Menurutnya, daripada membangun sebuah kampung susun, Kampung Akuarium perlu ditilik lagi keberadaan dan fungsi awalnya, sebagai Pasar Heksagonal.
“Di situ juga ada gudang-gudang pasarnya. Sedang di sisi sebelahnya sudah ada Museum Bahari, maka bisa selaras dengan pengembangan dan fungsi kepariwisataan,” ucapnya Sakti yang mewakili Ahok saat dihubungi, Sabtu (29/8).
Empat tahun lalu, Ahok menggusur Kampung Akuarium dengan alasan akan dimanfaatkan sebagai kawasan cagar budaya dan pembangunan tanggul laut Teluk Jakarta.
Jika ditilik ke belakang, Kampung Akuarium yang berada tak jauh dari kawasan Kota Tua, memang sarat nilai sejarah. Arkeolog dan anggota Tim Ahli Cagar Budaya (TACB) Pemprov DKI Jakarta Candrian Attahiyat mengemukakan, dahulu di Kampung Akuarium terdapat sebuah Visscherij Station (Stasiun Perikanan) yang dibangun pemerintah kolonial pada 1904-1905.
Lalu, Visscherij Station berubah menjadi Laboratorium voor het Onderzoek der Zee (LOZ/Laboratorium Penelitian Laut). Lantas, LOZ lebih dikenal dengan sebutan akuarium karena terdapat akuarium yang terbuka untuk publik sebagai tempat wisata.
Meski begitu, Candrian menganggap, rencana membangun kampung susun di Kampung Akuarium yang digagas Anies tak bakal mengganggu kelestarian cagar budaya.
"Sebab, pihak Pemprov DKI Jakarta sudah bersedia mengubah layout perencanaan," ujarnya saat dihubungi, Jumat (28/8).
Candrian menyebut, di sekitar temuan bangunan bersejarah di Kampung Akuarium, tak akan dibangun tower. Di samping itu, kata dia, di sekitar temuan benda cagar budaya akan diberi tanda denah bangunan tua sebagai rambu-rambu agar tidak dirusak.
"Selain itu disiapkan juga pusat informasi seperti galeri atau museum,” ucap Candrian.
Pada Mei 2016, Ahok mengatakan, ketika proses menyulap Kampung Akuarium menjadi lokasi cagar budaya, ditemukan benteng peninggalan zaman Belanda di sekitar lokasi.
Senada dengan Candrian, Amalia pun menegaskan lahan permukiman yang akan dibangun tak akan menindih lokasi cagar budaya. Ia mengungkapkan, temuan cagar budaya terletak di area timur lahan, berdekatan dengan lokasi ruang terbuka hijau.

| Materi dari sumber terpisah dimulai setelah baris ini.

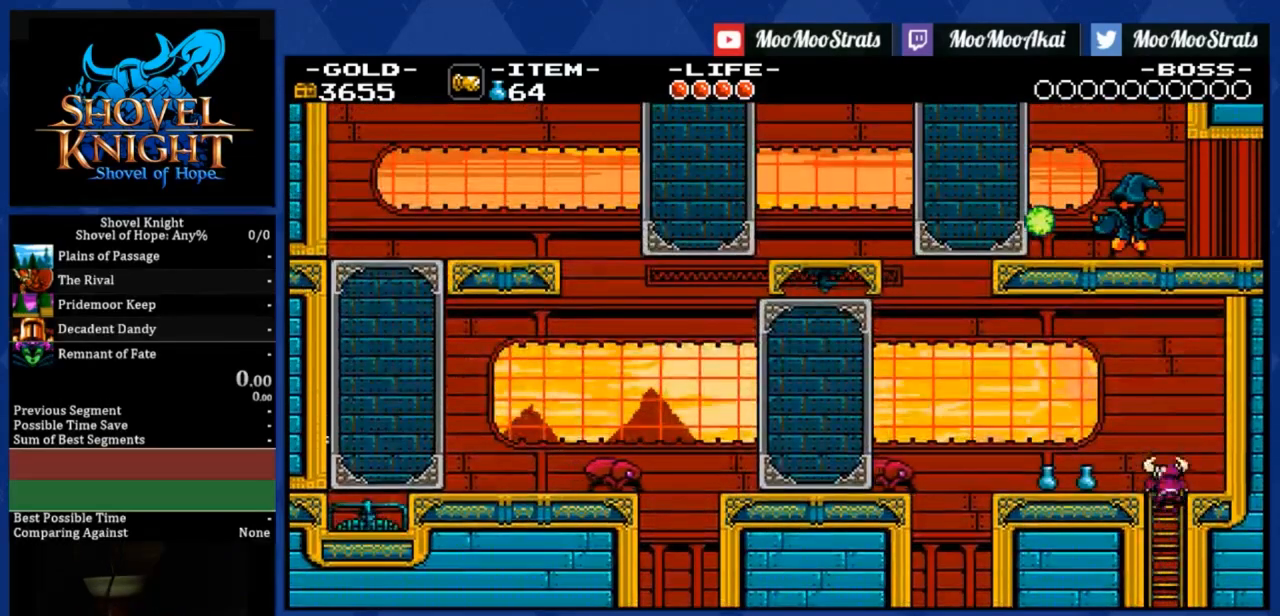
{"buttons": ["DPAD_LEFT"], "right_stick": "center", "events": [[50, "CROSS", "up"], [200, "DPAD_UP", "up"]]}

Terkait rencana pembangunan permukiman yang dianggap bertabrakan dengan Perda Nomor 1 Tahun 2014, yang menyebut kawasan itu masuk dalam area terlarang untuk permukiman warga, Plt. Kepala Dinas Perumahan Rakyat dan Kawasan Permukiman DKI Jakarta Sarjoko menyatakan, hal itu sudah tuntas.
“Semua prosedur sudah disetujui,” kata dia saat dihubungi, Jumat (28/8).

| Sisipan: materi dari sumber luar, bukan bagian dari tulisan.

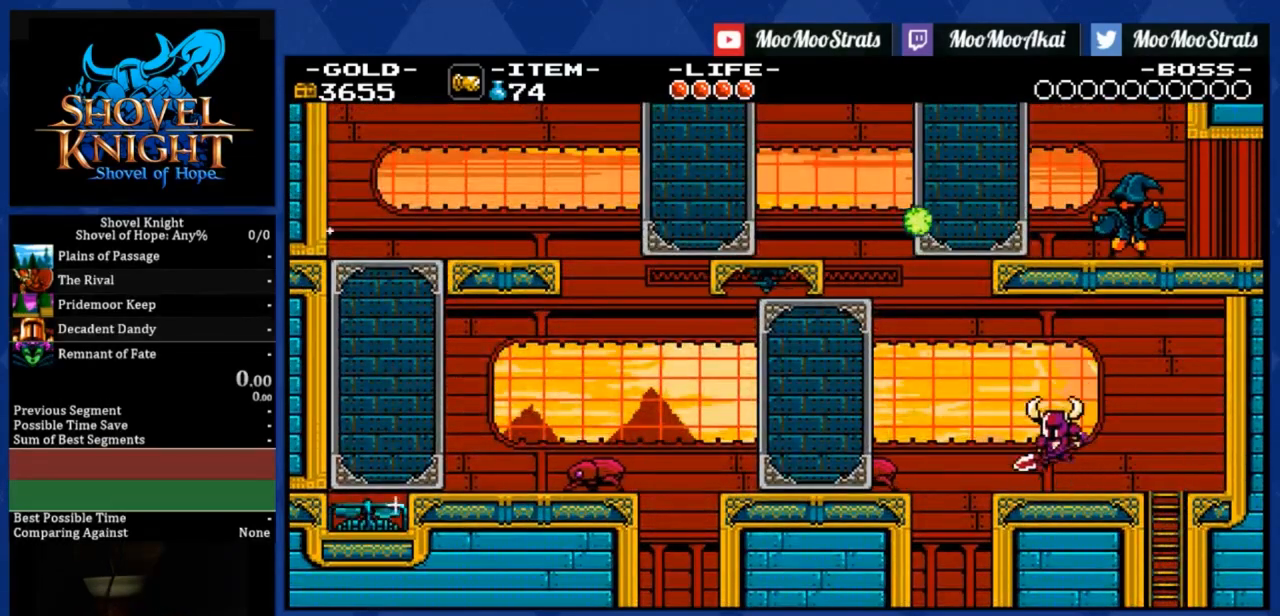
{"buttons": ["DPAD_LEFT"], "right_stick": "center", "events": [[133, "CROSS", "down"], [183, "CROSS", "up"]]}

Sarjoko menjelaskan, Kampung Akuarium memang berada di subzona P3 atau zona pemerintah daerah. Namun, pembangunan rumah susun tetap diizinkan karena dikelola Pemprov DKI Jakarta.
Masalah di balik kepentingan politik
Wakil Ketua Fraksi Partai Solidaritas Indonesia (PSI) DPRD DKI Jakarta Justin Adrian menyatakan, partainya setuju dengan keputusan Anies. Menurut Justin, keputusan itu tak melanggar aturan.
Justin mengatakan, di dalam Perda Nomor 1 Tahun 2014 mengatur pembangunan rumah susun di kawasan zona merah dengan beberapa syarat. "Syaratnya sesuai detail pada batang tubuh Perda Pasal 609 ayat 2 poin n," katanya saat dihubungi, Kamis (27/8).
Sementara itu, Ketua Fraksi Gerindra DPRD DKI Jakarta Rani Mauliani tak menampik pembangunan permukiman di Kampung Akuarium dilatarbelakangi kepentingan politik.
"Wajar-wajar saja. Kalau ditanya apakah tujuan membangun Kampung Akuarium itu ada nilai politisnya, ya pasti," ujarnya saat dihubungi, Jumat (28/8).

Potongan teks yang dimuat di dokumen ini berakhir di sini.